* [出典]:
そろそろ書くべき時なのでしょうかね・・・。 ツインソウル その㊱
展示会用の、様々な商品を用意してくれていた、お馴染みの
ベンダーさんたちが、強引で、傲慢なSを見限り、福岡で
行われる展示会への参加を、見送ることが多くなっていった。
Y所長や、私は、今までのベンダーさんに、何とか思い直して
くれるように、電話でお願いしてみたのだが、
「あんな奴と、一緒に仕事なんかできるか!」と
一刀両断されることも、少なくなかった。
さすがに、Sも焦ったのか、今までにない商品を扱うベンダー
さんを探し出し、誘致することに腐心していた。
本来、着物や、宝飾品がメインの展示会だったのだが、
ゲルマニウムの商品やら、健康食品まで並ぶようになった。
日ごろから、取引のないベンダーさんとは、仕入れ価格や、
振込日なども、改めて決めなければならないことも多く、
勢い、私の仕事も増えて行った。
信販さんを変え、ベンダーさんも変え、何とかかんとか
開催された、やっつけ仕事の展示会だったのだが、
目新しさが当たったのか、何時になく、売上が多くなり、
Sは、上機嫌だった。
お帳場で、最終日の〆をしている私の横で、電卓を叩いては、
ご満悦なS。
しかし、私は、どうしても計算が1000円合わなくて、
四苦八苦していた。
「え、何、千円少ないの?」
「いえ、多いんです。」
「じゃ、いいじゃん。」
「いえ、そういう訳には、いきません。伝票と収支が
合わなければ、〆るに締められません。」
「何だよ、そんな堅い事言うなよ~。たかが1000円
じゃないか!」
「そういう訳には、行かないんです、経理なんですから!」
「千円ってことは、考えられるのは、帯締めの
預かり金とかだな。」
「多分、そうだとは思うのですが、入金の伝票がどこを
探しても見つからなくて・・・。」

* [提供された行]:
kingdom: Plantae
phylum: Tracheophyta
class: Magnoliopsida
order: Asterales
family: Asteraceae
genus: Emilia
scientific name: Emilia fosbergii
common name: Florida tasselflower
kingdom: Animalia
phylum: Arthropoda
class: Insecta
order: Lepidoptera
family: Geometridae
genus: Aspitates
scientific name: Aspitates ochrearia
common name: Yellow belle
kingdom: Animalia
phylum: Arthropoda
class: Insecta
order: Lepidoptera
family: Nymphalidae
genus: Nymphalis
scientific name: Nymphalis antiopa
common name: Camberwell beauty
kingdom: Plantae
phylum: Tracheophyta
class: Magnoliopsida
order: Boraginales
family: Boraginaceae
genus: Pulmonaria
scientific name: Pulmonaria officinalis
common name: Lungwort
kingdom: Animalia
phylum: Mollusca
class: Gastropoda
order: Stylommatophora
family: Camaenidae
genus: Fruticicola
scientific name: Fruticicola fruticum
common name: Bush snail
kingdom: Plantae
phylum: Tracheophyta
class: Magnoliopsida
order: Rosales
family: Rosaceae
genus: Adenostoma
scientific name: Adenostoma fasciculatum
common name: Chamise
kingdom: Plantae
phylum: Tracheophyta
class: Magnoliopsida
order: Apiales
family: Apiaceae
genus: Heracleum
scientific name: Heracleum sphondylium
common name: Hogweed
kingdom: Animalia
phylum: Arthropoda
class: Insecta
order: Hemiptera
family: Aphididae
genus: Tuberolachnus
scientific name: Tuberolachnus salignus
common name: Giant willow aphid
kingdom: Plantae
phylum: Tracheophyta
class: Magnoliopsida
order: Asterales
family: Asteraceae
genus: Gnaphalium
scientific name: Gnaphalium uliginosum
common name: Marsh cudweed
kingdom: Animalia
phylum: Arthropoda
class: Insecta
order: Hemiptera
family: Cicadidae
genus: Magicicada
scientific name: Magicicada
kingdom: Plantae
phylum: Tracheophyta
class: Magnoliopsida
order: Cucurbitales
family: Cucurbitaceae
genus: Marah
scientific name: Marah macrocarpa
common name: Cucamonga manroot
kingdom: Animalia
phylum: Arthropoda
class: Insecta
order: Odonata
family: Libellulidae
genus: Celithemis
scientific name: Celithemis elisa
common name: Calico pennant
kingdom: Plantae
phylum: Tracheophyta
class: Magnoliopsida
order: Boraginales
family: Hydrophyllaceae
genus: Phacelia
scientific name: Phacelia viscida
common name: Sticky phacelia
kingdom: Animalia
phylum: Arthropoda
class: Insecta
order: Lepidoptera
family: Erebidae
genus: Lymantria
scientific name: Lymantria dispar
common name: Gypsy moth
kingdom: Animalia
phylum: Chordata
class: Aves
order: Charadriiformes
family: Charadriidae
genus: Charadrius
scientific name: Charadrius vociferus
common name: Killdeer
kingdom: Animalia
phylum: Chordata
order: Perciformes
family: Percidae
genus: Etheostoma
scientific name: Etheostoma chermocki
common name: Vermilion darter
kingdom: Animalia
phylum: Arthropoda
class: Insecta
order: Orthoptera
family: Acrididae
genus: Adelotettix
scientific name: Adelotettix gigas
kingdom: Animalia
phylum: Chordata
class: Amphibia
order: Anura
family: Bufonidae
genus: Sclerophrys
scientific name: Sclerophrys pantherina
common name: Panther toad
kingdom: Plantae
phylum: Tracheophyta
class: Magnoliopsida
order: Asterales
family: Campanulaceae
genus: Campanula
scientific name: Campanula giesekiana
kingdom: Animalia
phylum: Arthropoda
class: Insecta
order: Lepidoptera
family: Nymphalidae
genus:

* [目標]:
出典の「そろそろ書くべき時なのでしょうかね・・・。 ツインソウル その㊱」と「一刀両断されることも、少なくなかった。」の間を両端も含めて書き出し、「福岡」を「大阪」に差し替えてください。 これらの行は出典とは別の資料である。

* [解答全文]:
そろそろ書くべき時なのでしょうかね・・・。 ツインソウル その㊱
展示会用の、様々な商品を用意してくれていた、お馴染みの
ベンダーさんたちが、強引で、傲慢なSを見限り、大阪で
行われる展示会への参加を、見送ることが多くなっていった。
Y所長や、私は、今までのベンダーさんに、何とか思い直して
くれるように、電話でお願いしてみたのだが、
「あんな奴と、一緒に仕事なんかできるか!」と
一刀両断されることも、少なくなかった。